*Task to complete*: Beginning at the line that contains "Approved by SLT: 29 April 2021" and ending at the last line of the entries, write out each line exactly; include nothing outside that span.

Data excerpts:
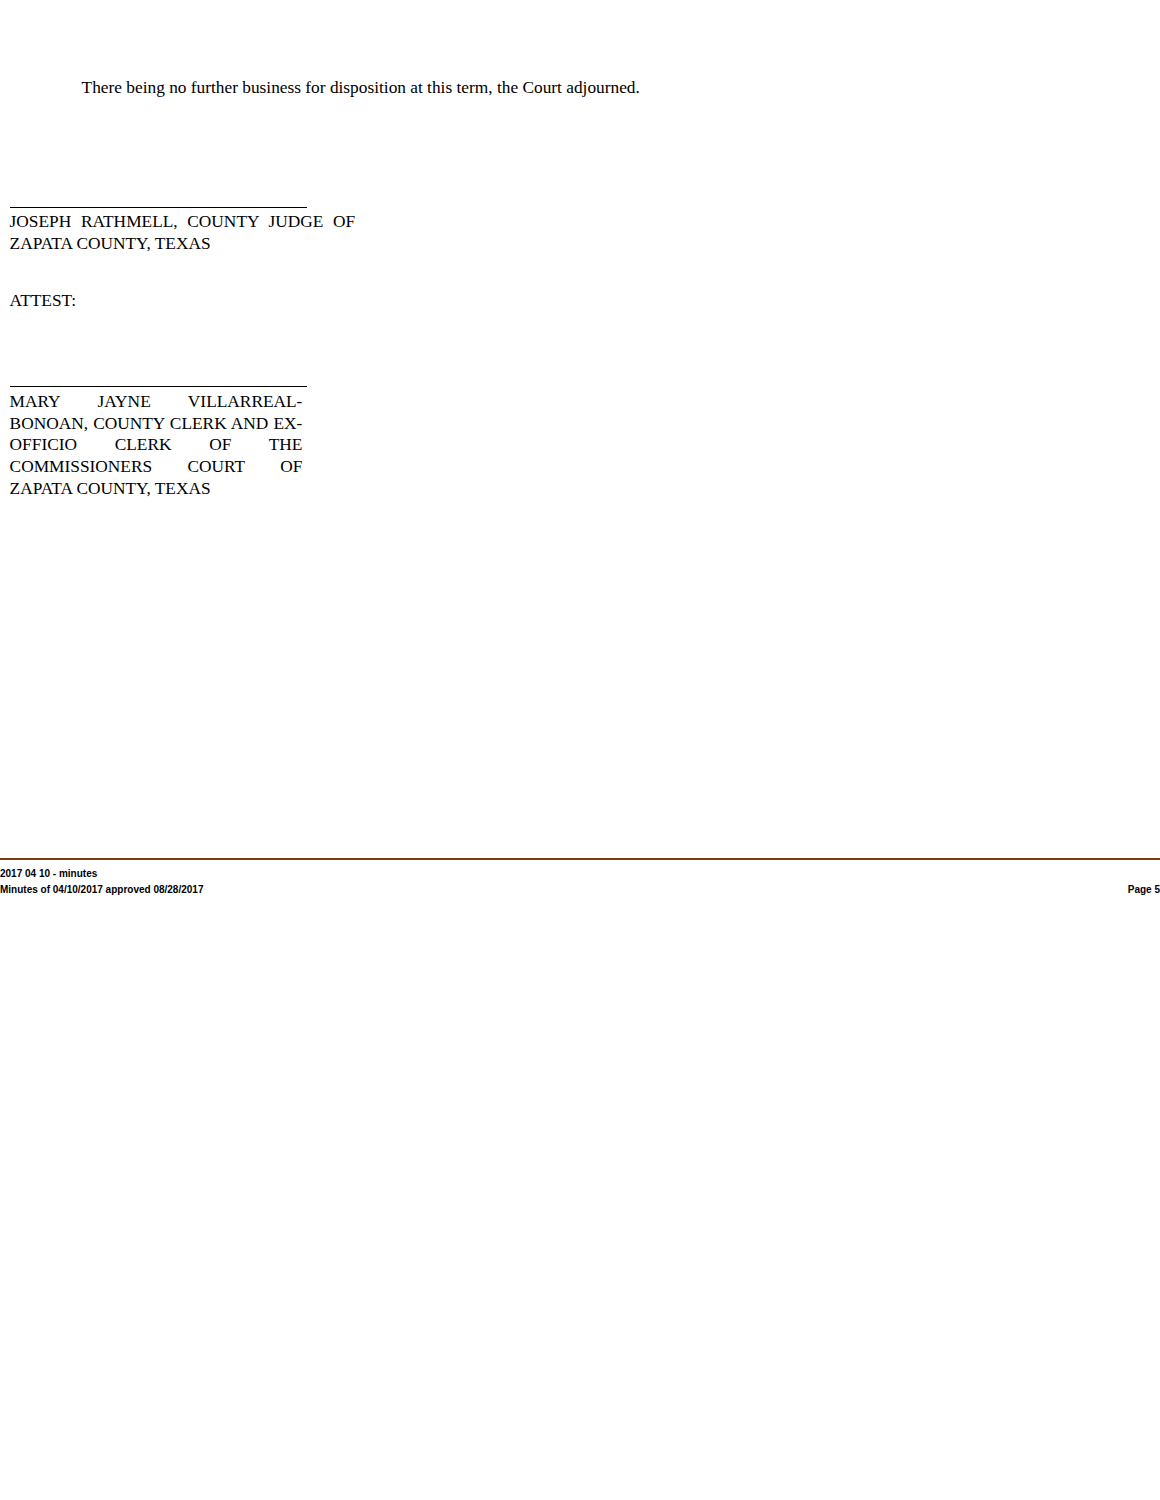There being no further business for disposition at this term, the Court adjourned.
JOSEPH RATHMELL, COUNTY JUDGE OF ZAPATA COUNTY, TEXAS
ATTEST:
MARY JAYNE VILLARREAL-BONOAN, COUNTY CLERK AND EX-OFFICIO CLERK OF THE COMMISSIONERS COURT OF ZAPATA COUNTY, TEXAS
2017 04 10 - minutes
Minutes of 04/10/2017 approved 08/28/2017 Page 5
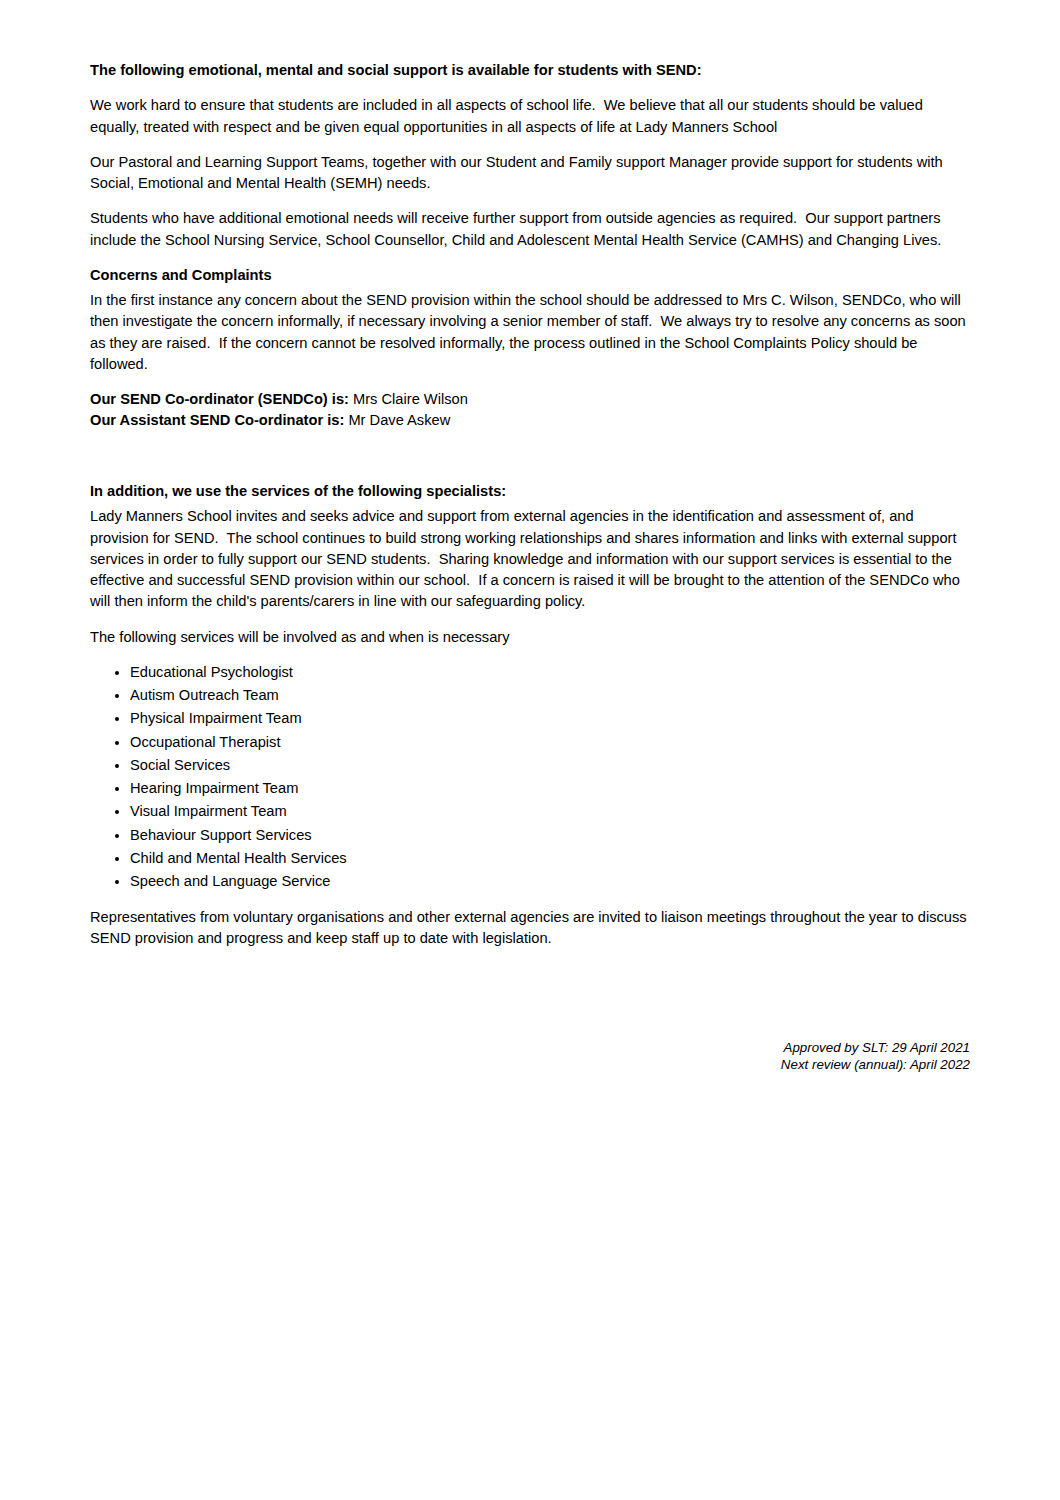The following emotional, mental and social support is available for students with SEND:
We work hard to ensure that students are included in all aspects of school life. We believe that all our students should be valued equally, treated with respect and be given equal opportunities in all aspects of life at Lady Manners School
Our Pastoral and Learning Support Teams, together with our Student and Family support Manager provide support for students with Social, Emotional and Mental Health (SEMH) needs.
Students who have additional emotional needs will receive further support from outside agencies as required. Our support partners include the School Nursing Service, School Counsellor, Child and Adolescent Mental Health Service (CAMHS) and Changing Lives.
Concerns and Complaints
In the first instance any concern about the SEND provision within the school should be addressed to Mrs C. Wilson, SENDCo, who will then investigate the concern informally, if necessary involving a senior member of staff. We always try to resolve any concerns as soon as they are raised. If the concern cannot be resolved informally, the process outlined in the School Complaints Policy should be followed.
Our SEND Co-ordinator (SENDCo) is: Mrs Claire Wilson
Our Assistant SEND Co-ordinator is: Mr Dave Askew
In addition, we use the services of the following specialists:
Lady Manners School invites and seeks advice and support from external agencies in the identification and assessment of, and provision for SEND. The school continues to build strong working relationships and shares information and links with external support services in order to fully support our SEND students. Sharing knowledge and information with our support services is essential to the effective and successful SEND provision within our school. If a concern is raised it will be brought to the attention of the SENDCo who will then inform the child's parents/carers in line with our safeguarding policy.
The following services will be involved as and when is necessary
Educational Psychologist
Autism Outreach Team
Physical Impairment Team
Occupational Therapist
Social Services
Hearing Impairment Team
Visual Impairment Team
Behaviour Support Services
Child and Mental Health Services
Speech and Language Service
Representatives from voluntary organisations and other external agencies are invited to liaison meetings throughout the year to discuss SEND provision and progress and keep staff up to date with legislation.
Approved by SLT: 29 April 2021
Next review (annual): April 2022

*Worked solution*:
Approved by SLT: 29 April 2021
Next review (annual): April 2022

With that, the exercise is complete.